* _TRY IT_: Transcribe every record verbatim; no pictures.

(Excerpts from a dataset)
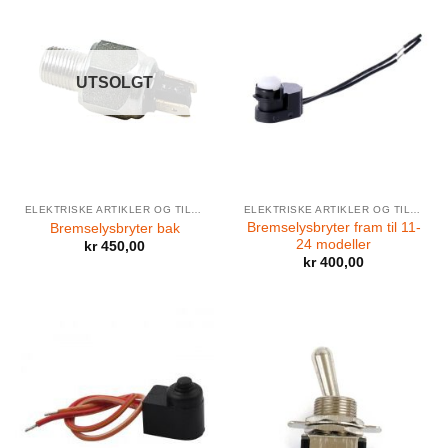
UTSOLGT
ELEKTRISKE ARTIKLER OG TILBEHØR
ELEKTRISKE ARTIKLER OG TILBEHØR
Bremselysbryter fram til 11-
Bremselysbryter bak
24 modeller
kr
450,00
kr
400,00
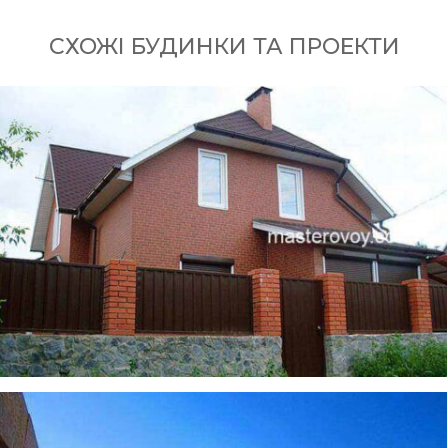
СХОЖІ БУДИНКИ ТА ПРОЕКТИ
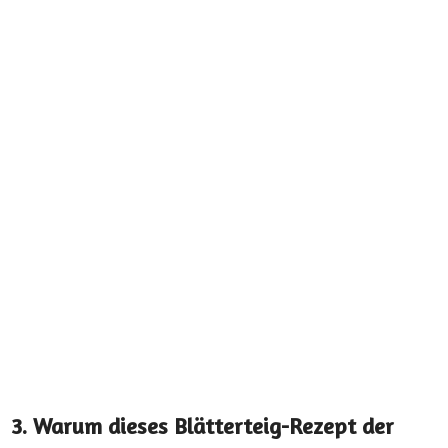
3. Warum dieses Blätterteig-Rezept der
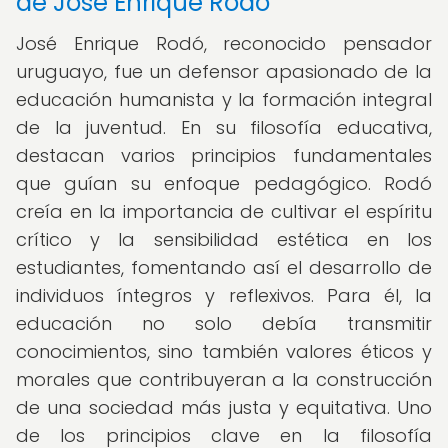
de José Enrique Rodó
José Enrique Rodó, reconocido pensador
uruguayo, fue un defensor apasionado de la
educación humanista y la formación integral
de la juventud. En su filosofía educativa,
destacan varios principios fundamentales
que guían su enfoque pedagógico. Rodó
creía en la importancia de cultivar el espíritu
crítico y la sensibilidad estética en los
estudiantes, fomentando así el desarrollo de
individuos íntegros y reflexivos. Para él, la
educación no solo debía transmitir
conocimientos, sino también valores éticos y
morales que contribuyeran a la construcción
de una sociedad más justa y equitativa. Uno
de los principios clave en la filosofía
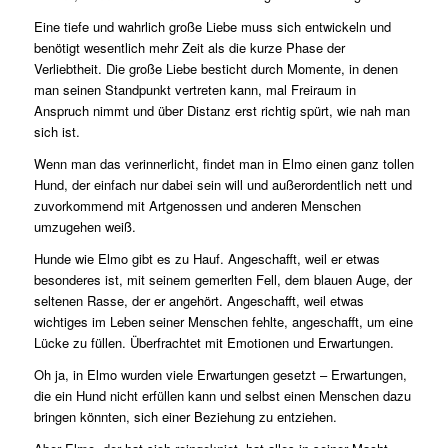
Eine tiefe und wahrlich große Liebe muss sich entwickeln und
benötigt wesentlich mehr Zeit als die kurze Phase der
Verliebtheit. Die große Liebe besticht durch Momente, in denen
man seinen Standpunkt vertreten kann, mal Freiraum in
Anspruch nimmt und über Distanz erst richtig spürt, wie nah man
sich ist.
Wenn man das verinnerlicht, findet man in Elmo einen ganz tollen
Hund, der einfach nur dabei sein will und außerordentlich nett und
zuvorkommend mit Artgenossen und anderen Menschen
umzugehen weiß.
Hunde wie Elmo gibt es zu Hauf. Angeschafft, weil er etwas
besonderes ist, mit seinem gemerlten Fell, dem blauen Auge, der
seltenen Rasse, der er angehört. Angeschafft, weil etwas
wichtiges im Leben seiner Menschen fehlte, angeschafft, um eine
Lücke zu füllen. Überfrachtet mit Emotionen und Erwartungen.
Oh ja, in Elmo wurden viele Erwartungen gesetzt – Erwartungen,
die ein Hund nicht erfüllen kann und selbst einen Menschen dazu
bringen könnten, sich einer Beziehung zu entziehen.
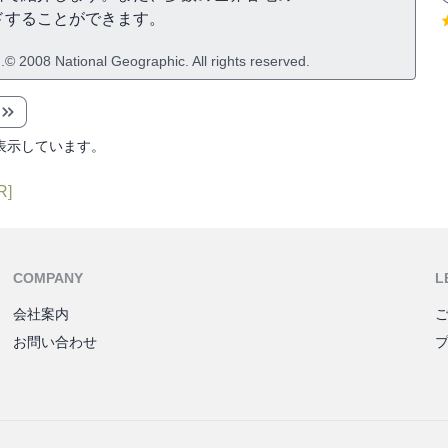
ドすることができます。
.© 2008 National Geographic. All rights reserved.
表示しています。
R]
COMPANY
L
会社案内
お問い合わせ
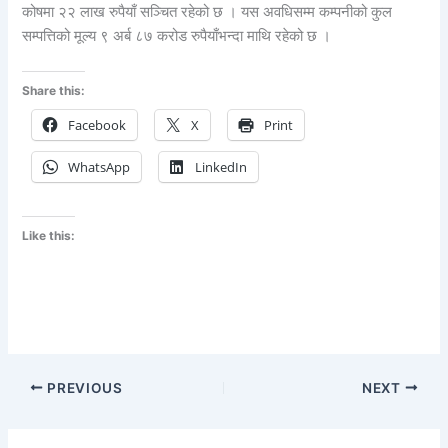
कोषमा २२ लाख रुपैयाँ सञ्चित रहेको छ । यस अवधिसम्म कम्पनीको कुल
सम्पत्तिको मूल्य ९ अर्ब ८७ करोड रुपैयाँभन्दा माथि रहेको छ ।
Share this:
Facebook
X
Print
WhatsApp
LinkedIn
Like this:
PREVIOUS
NEXT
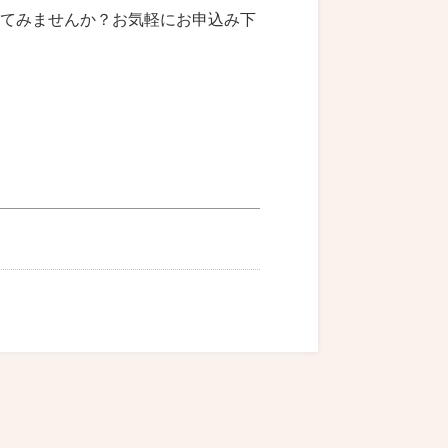
てみませんか？お気軽にお申込み下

* _WORKED SOLUTION_:
UTSOLGT
ELEKTRISKE ARTIKLER OG TILBEHØR
ELEKTRISKE ARTIKLER OG TILBEHØR
Bremselysbryter fram til 11-
Bremselysbryter bak
24 modeller
kr
450,00
kr
400,00
СХОЖІ БУДИНКИ ТА ПРОЕКТИ
3. Warum dieses Blätterteig-Rezept der
de José Enrique Rodó
José Enrique Rodó, reconocido pensador
uruguayo, fue un defensor apasionado de la
educación humanista y la formación integral
de la juventud. En su filosofía educativa,
destacan varios principios fundamentales
que guían su enfoque pedagógico. Rodó
creía en la importancia de cultivar el espíritu
crítico y la sensibilidad estética en los
estudiantes, fomentando así el desarrollo de
individuos íntegros y reflexivos. Para él, la
educación no solo debía transmitir
conocimientos, sino también valores éticos y
morales que contribuyeran a la construcción
de una sociedad más justa y equitativa. Uno
de los principios clave en la filosofía
Eine tiefe und wahrlich große Liebe muss sich entwickeln und
benötigt wesentlich mehr Zeit als die kurze Phase der
Verliebtheit. Die große Liebe besticht durch Momente, in denen
man seinen Standpunkt vertreten kann, mal Freiraum in
Anspruch nimmt und über Distanz erst richtig spürt, wie nah man
sich ist.
Wenn man das verinnerlicht, findet man in Elmo einen ganz tollen
Hund, der einfach nur dabei sein will und außerordentlich nett und
zuvorkommend mit Artgenossen und anderen Menschen
umzugehen weiß.
Hunde wie Elmo gibt es zu Hauf. Angeschafft, weil er etwas
besonderes ist, mit seinem gemerlten Fell, dem blauen Auge, der
seltenen Rasse, der er angehört. Angeschafft, weil etwas
wichtiges im Leben seiner Menschen fehlte, angeschafft, um eine
Lücke zu füllen. Überfrachtet mit Emotionen und Erwartungen.
Oh ja, in Elmo wurden viele Erwartungen gesetzt – Erwartungen,
die ein Hund nicht erfüllen kann und selbst einen Menschen dazu
bringen könnten, sich einer Beziehung zu entziehen.
ドすることができます。
.© 2008 National Geographic. All rights reserved.
表示しています。
R]
COMPANY
L
会社案内
お問い合わせ
कोषमा २२ लाख रुपैयाँ सञ्चित रहेको छ । यस अवधिसम्म कम्पनीको कुल
सम्पत्तिको मूल्य ९ अर्ब ८७ करोड रुपैयाँभन्दा माथि रहेको छ ।
Share this:
Facebook
X
Print
WhatsApp
LinkedIn
Like this:
PREVIOUS
NEXT
てみませんか？お気軽にお申込み下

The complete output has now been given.